Data extract:
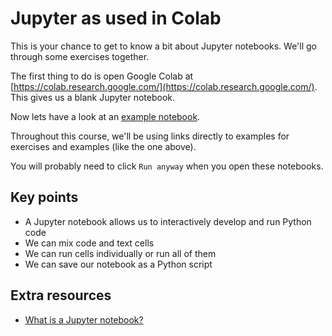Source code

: # Jupyter as used in Colab

This is your chance to get to know a bit about Jupyter notebooks. We'll go through some exercises together.

The first thing to do is open Google Colab at [https://colab.research.google.com/](https://colab.research.google.com/). This gives us a blank Jupyter notebook. 

Now lets have a look at an [example notebook](http://colab.research.google.com/github/dfbr/pythonLessons/blob/main/Notebooks/jupyter.ipynb).

Throughout this course, we'll be using links directly to examples for exercises and examples (like the one above). 

You will probably need to click `Run anyway` when you open these notebooks.

## Key points

- A Jupyter notebook allows us to interactively develop and run Python code
- We can mix code and text cells
- We can run cells individually or run all of them
- We can save our notebook as a Python script

## Extra resources

- [What is a Jupyter notebook?](https://docs.jupyter.org/en/latest/#what-is-a-notebook)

Required action:
Which lines run from the one containing "- We can mix code and text cells" to the end of the records? Transcribe exactly those, both ends included.

Response to the exercise:
- We can mix code and text cells
- We can run cells individually or run all of them
- We can save our notebook as a Python script

## Extra resources

- [What is a Jupyter notebook?](https://docs.jupyter.org/en/latest/#what-is-a-notebook)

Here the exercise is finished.